Heather placed the phone back to her ear and held up a finger to her roommate. “So, which days do I get off this week then?”
“That’s the thing, Heidi quit. Called out yesterday, interview I’m guessing, and then she called this morning and told me the Hilton Garden offered her a position with more pay. I need you,” Bill said.
She’d never heard Bill plead. He’d always been like a commander—strong, firm, regimented; she actually felt a pang of sympathy for him. She was ecstatic to hear Heidi was gone, but that meant that she and the rest of their fellow coworkers would have to cover the pretentious, inconsiderate bitch’s shifts for the next week or two.
“Look, it’ll be good money for you, and it will only be until I can get someone new. We have plenty of qualified applicants on file.”
“Okay, but I have plans tonight.”
“I’ll be here with Richard, covering the desk for Heidi’s shift tonight, but I will need you for the next two nights.”
“Okay.”
“Thank you, Heather. You’re really doing us a favor. We’ll see you tomorrow.”
Heather hung up and tossed her phone to the couch.
“So?” Shannon said.
“Heidi quit. I get to work extra for the next couple of weeks. Yay.”
“Cool, more money.” Shannon grinned before re-sparking the joint in her hand. “Wake and bake?” she wheezed. She offered the smoke to Heather.
Heather plopped down on the couch across from Shannon and reached out for the joint. Shannon took another puff and handed it over.
“We still going to OOB tonight?” Shannon said.
Heather held in the hit until her head started to tingle, then exhaled. Try as she might to staunch it, the coughing fit burst out. Her throat felt as if it were coated in embers. Shannon laughed as she took the joint back.
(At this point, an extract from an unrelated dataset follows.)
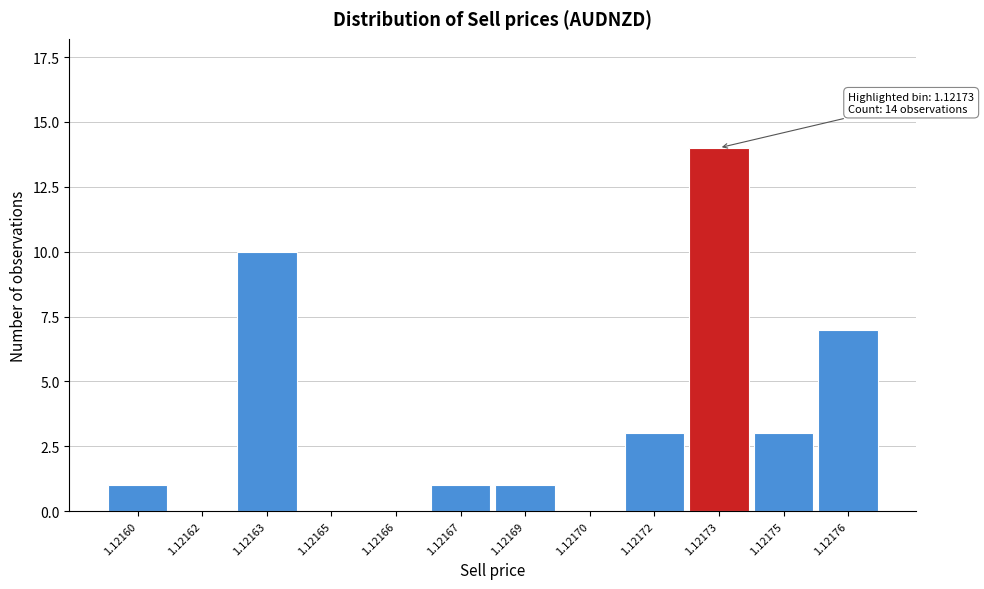

Reading left to right, transcribe all the data shown in this chart.

1.12160=1	1.12162=0	1.12163=10	1.12165=0	1.12166=0	1.12167=1	1.12169=1	1.12170=0	1.12172=3	1.12173=14	1.12175=3	1.12176=7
Heather grabbed her bottled water from the coffee table and took a swig. The wetness dampened the heat in her throat but did little against the desert-sand dryness coating her mouth in the hit’s wake. “Yeah, might be my last night trip to the Park for a little bit.”
The Park was the nickname for the small amusement park along the boardwalk by the beach. Its official name was Palace Playland, but at some point in their teens her and her friends began to refer to it as the Park. That was about the time it went from the place your parents took you for cotton candy and kiddie rides, to the place you went to hit on boys and get high.
“Well, I’ll see if Harry can get Jesse to come up.”
Jesse was Harry’s cousin from New Hampshire. Heather had slept with him during spring break. They’d intended to make something official of it ever since, but life had a way of
deciding such things. Portsmouth was only a couple of hours away, but Jesse worked for a power company that sent him all over the East Coast for weeks at a time. Heather really liked him. He was sweet, rugged and into the same shit she was—rockabilly, horror movies, shitty furniture (he’d helped her pick out the ugly couch under her ass).
“Is he already back? I thought he wasn’t due for another week?”
Shannon passed the joint. “Yeah, Harry mentioned that he would be back this morning. Said he already mentioned wanting to come up and asked how you were.”
“Well, all right, all right, all right,” Heather said, doing her best Matthew McConaughey imitation. She and Shannon busted up laughing. Heather felt the tears building in her eyes. Shannon fell forward and rolled on the floor, cackling for the world to hear.
Heather wiped the tears from her cheeks and dumped the roach back into Shannon’s coffee tin on the table. Her cell phone rang.
She cleared her throat and checked the number: the hotel. She stifled another round of laughter as she nudged Shannon with her foot to do the same. “It’s my work again, hush.”
“Hello.”
“Hey, Heather. It’s Bill again. I hate to ask this of you. My mother’s doctor just called. I need to get to the hospital. She’s not been doing well lately with her dementia. Is there any way I could get you to come in right now? I’ll relieve you as soon as I’m freed up, but that most likely won’t be until around five or six tonight.”
Heather’s buzz was officially killed. “Yeah, I guess. Let me get ready. I’ll be there in twenty minutes or so.”
“Thanks again.”
“I’m a company girl,” she said, hitting the End button and laying the phone in her lap.
“What now?” Shannon said climbing back into her seat.
“Bill’s senile mother is having some sort of fit. I need to cover for him.”